28 Ott 2014
di M. Elisabetta Vandelli
All’esito del ricorso presentato cinque anni fa’ contro l’espulsione collettiva nei confronti di trentadue cittadini afghani, due sudanesi e un eritreo, respinti verso la Grecia dopo essere stati intercettati in mare dall’Italia, prima ancora che raggiungessero le nostre coste, la Corte Europea dei Diritti dell’Uomo, con la sentenza del 21 ottobre, ribadisce i principi già espressi in altre sentenze come quello della irrilevanza della nozione di “paese sicuro” in relazione ai diritti sanciti dalla CEDU. La Grecia viene nuovamente riconosciuta, quindi, come un paese dove sussiste un concreto rischio di trattamenti inumani e degradanti e dove è praticamente impossibile riuscire a chiedere la protezione internazionale. Per questi motivi il governo Italiano non avrebbe dovuto, cinque anni fa’, respingere quelle persone.
I respingimenti collettivi sono stati dichiarati illegittimi una prima volta, dalla Corte di Strasburgo, nel 2012, con la sentenza Hirsi, che condannava l’Italia per gli allontanamenti in mare, indirizzati allora verso la Libia.
In particolare, secondo la Corte, nessuna espulsione o respingimento sommario e collettivo può essere effettuato, neanche in applicazione del Regolamento Dublino III (su cui si fonda il vigente sistema di asilo europeo), che non può giustificare, insieme agli accordi di riammissione, i respingimenti collettivi (sempre vietati) e il quale, invece, deve essere interpretato e applicato in conformità alla CEDU, con l’esame individuale di ogni persona.
Occorre cioè valutare caso per caso se chi viene rimandato indietro non corre pericoli o se, invece, deve chiedere asilo. Essenziale è anche il diritto ad un ricorso effettivo che la Corte accerta essere stato pure violato dall’Italia.

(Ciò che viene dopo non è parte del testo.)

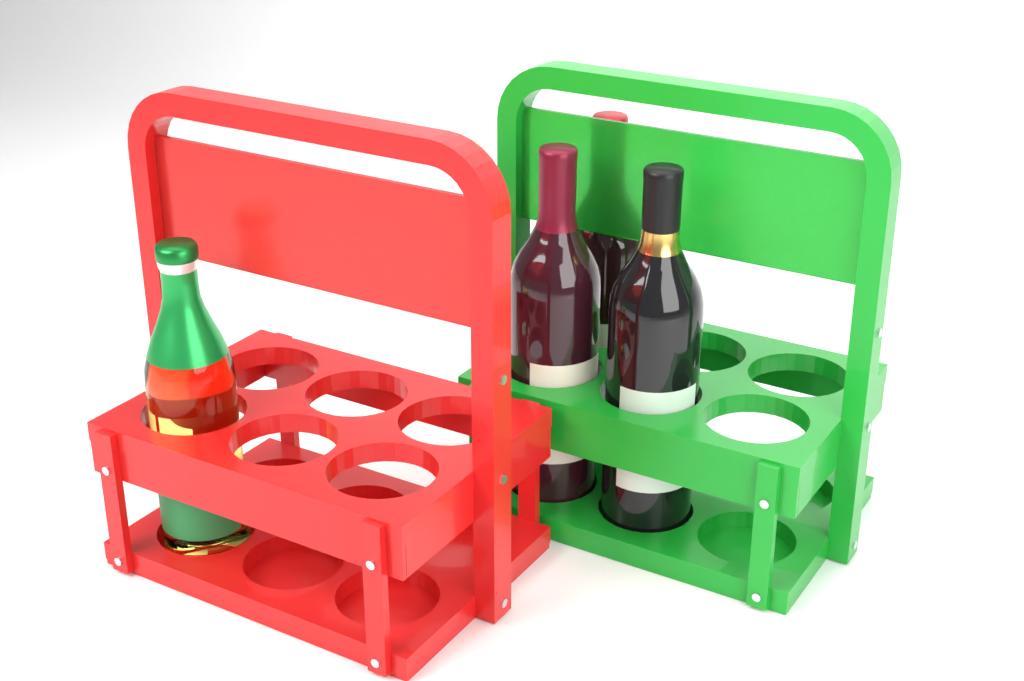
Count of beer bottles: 1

Nello specifico sono stati violati: l’art. 13 CEDU (“ogni persona i cui diritti e le cui libertà riconosciuti nella presente Convenzione siano stati violati, ha diritto a un ricorso effettivo davanti a un’istanza nazionale, anche quando la violazione sia stata commessa da persone che agiscono nell’esercizio delle loro funzioni ufficiali”), ossia il diritto ad a un ricorso effettivo, combinato con l’articolo 3 CEDU, ossia il divieto di trattamenti inumani e degradanti (“nessuno può essere sottoposto a tortura né a pene o trattamenti inumani o degradanti”), “perché le autorità italiane hanno esposto i ricorrenti, rimandandoli in Grecia, ai rischi conseguenti alle falle della procedura di asilo in quel paese”.
E’ stato, inoltre, violato anche l’art. 4, Protocollo 4, ossia il divieto di espulsioni collettive poiché i ricorrenti sono stati oggetto di un respingimento collettivo senza esaminare la loro situazione personale e, di conseguenza, senza permettere loro di esporre le loro argomentazioni per contestare il provvedimento adottato dall’autorità competente., come invece accade ai migranti che arrivano via terra ai quali viene sempre garantito l’accesso alla procedura per la richiesta di protezione.
L’obbligo di non respingimento, come interpretato dalla CEDU, si sostanzia nel dovere di informare lo straniero sul suo diritto di ottenere una protezione internazionale e nel dovere di offrire una procedura individuale, equa ed effettiva che consenta di determinare e valutare la qualità di rifugiato. Non solo, ma gli Stati devono astenersi dal rinviare una persona in un Paese in cui potrebbe correre il rischio reale di essere sottoposto a torture o pene inumane o degradanti.
Secondo la giurisprudenza della CEDU, le azioni eseguite in alto mare da una nave di Stato costituiscono un caso di competenza extraterritoriale e di responsabilità dello Stato interessato, in base al quale il divieto di espulsioni collettive va’ applicato anche ai respingimenti operati in mare, dunque prima ancora che i migranti raggiungano le coste europee.
L’adempimento dell’obbligo di non respingimento esige, infine, una valutazione del rischio personale di danno, che può essere effettuata soltanto se ogni straniero ha accesso ad una procedura equa ed effettiva con la quale la sua causa viene esaminata individualmente. I due aspetti sono talmente interconnessi che possono essere considerati come facce di una stessa medaglia.
Per tutti questi motivi l’espulsione collettiva di stranieri è contraria ai diritti sanciti dalla Convenzione dei Diritti dell’Uomo ed è quindi inaccettabile.